Two hundred years ago …

Friday 5th November 2021

… at the speed of a stagecoach

Most significantly, word spread to the Rev. William Buckland, Reader in Geology and Mineralogy at Oxford, and a key figure in the subsequent history of the Kirkdale fossils. Buckland first heard of the Kirkdale discoveries from the Bishop of Oxford, Edward Legge, a brother of Lady Charlotte Duncombe, although various other sources of information were probably not far behind.  William Venables-Vernon, for example, had attended Buckland’s lectures at Oxford and the two were corresponding about Kirkdale within months of the initial discovery.
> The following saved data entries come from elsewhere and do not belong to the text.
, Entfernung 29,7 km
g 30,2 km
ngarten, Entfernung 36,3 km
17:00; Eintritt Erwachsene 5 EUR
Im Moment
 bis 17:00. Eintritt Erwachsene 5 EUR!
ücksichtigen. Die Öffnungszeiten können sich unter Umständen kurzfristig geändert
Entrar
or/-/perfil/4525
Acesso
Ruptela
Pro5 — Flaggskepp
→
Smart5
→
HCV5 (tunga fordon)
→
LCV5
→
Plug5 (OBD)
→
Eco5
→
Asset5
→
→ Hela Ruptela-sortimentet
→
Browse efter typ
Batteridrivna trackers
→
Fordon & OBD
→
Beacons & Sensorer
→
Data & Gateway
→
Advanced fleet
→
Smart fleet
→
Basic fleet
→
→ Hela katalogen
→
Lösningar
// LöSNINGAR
And information travelled between learned gentlemen of the day at the speed – literally – of a stage coach.

In any event, William Buckland (pictured here on a field trip) sped northwards, visited the cave in December of 1821, immediately started tracking the wayward fossils, and began work on his first great work on the subject: about which more, in a future blog …

Looking forward in time, as the above gentlemen (and lady) could not do, as we saw last week, the three who actually founded the Yorkshire Philosophical Society and the Yorkshire Museum – Thorpe, Salmond and Atkinson – are on stage, with the fourth – William Venables-Vernon – waiting in the wings. The play is ready to proceed.
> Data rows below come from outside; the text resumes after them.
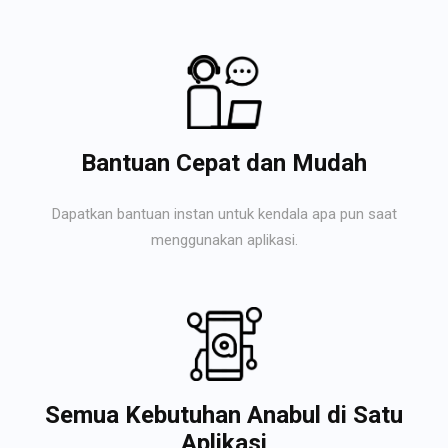
Bantuan Cepat dan Mudah
Dapatkan bantuan instan untuk kendala apa pun saat
menggunakan aplikasi.
Semua Kebutuhan Anabul di Satu
Aplikasi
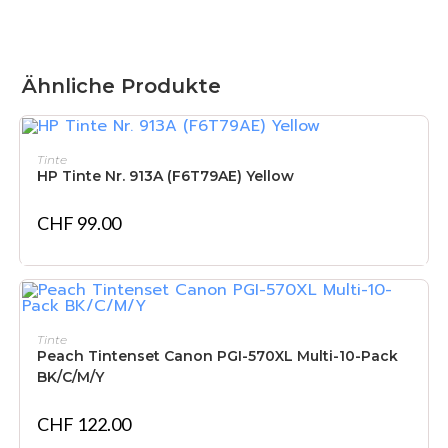
Ähnliche Produkte
IN DEN WARENKORB
Tinte
HP Tinte Nr. 913A (F6T79AE) Yellow
CHF
99.00
IN DEN WARENKORB
Tinte
Peach Tintenset Canon PGI-570XL Multi-10-Pack
BK/C/M/Y
CHF
122.00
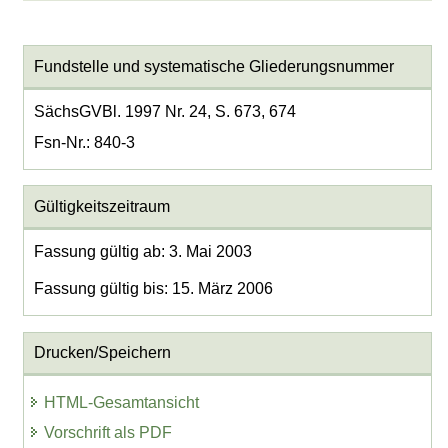
Fundstelle und systematische Gliederungsnummer
SächsGVBl. 1997 Nr. 24, S. 673, 674
Fsn-Nr.: 840-3
Gültigkeitszeitraum
Fassung gültig ab: 3. Mai 2003
Fassung gültig bis: 15. März 2006
Drucken/Speichern
HTML-Gesamtansicht
Vorschrift als PDF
What of other key figures in the early Society?

John Phillips and William Smith, nephew and uncle, were engaged in a systematic geological survey of east Yorkshire.  They walked in parallel transect lines, a few miles apart; in Phillips’ words:

‘On one of these (lines) Mr. Smith moved with the due deliberation of a commander-in-chief; the other was traversed by his more active subaltern, who found the means often to cross from his own parallel to report progress at head-quarters’.

Both must at some stage have passed close to Kirkdale, but even if they did hear of the discoveries during 1821, it is unlikely that they would have deviated from their mission.

And Henry Baines?  Baines was in Halifax, working as a gardener: and also getting to know the ‘artisan naturalists’, a loose group of self-educated millworkers, blacksmiths, and the like who – collectively – knew a great deal about plants and insects: a formative influence in Henry’s later career.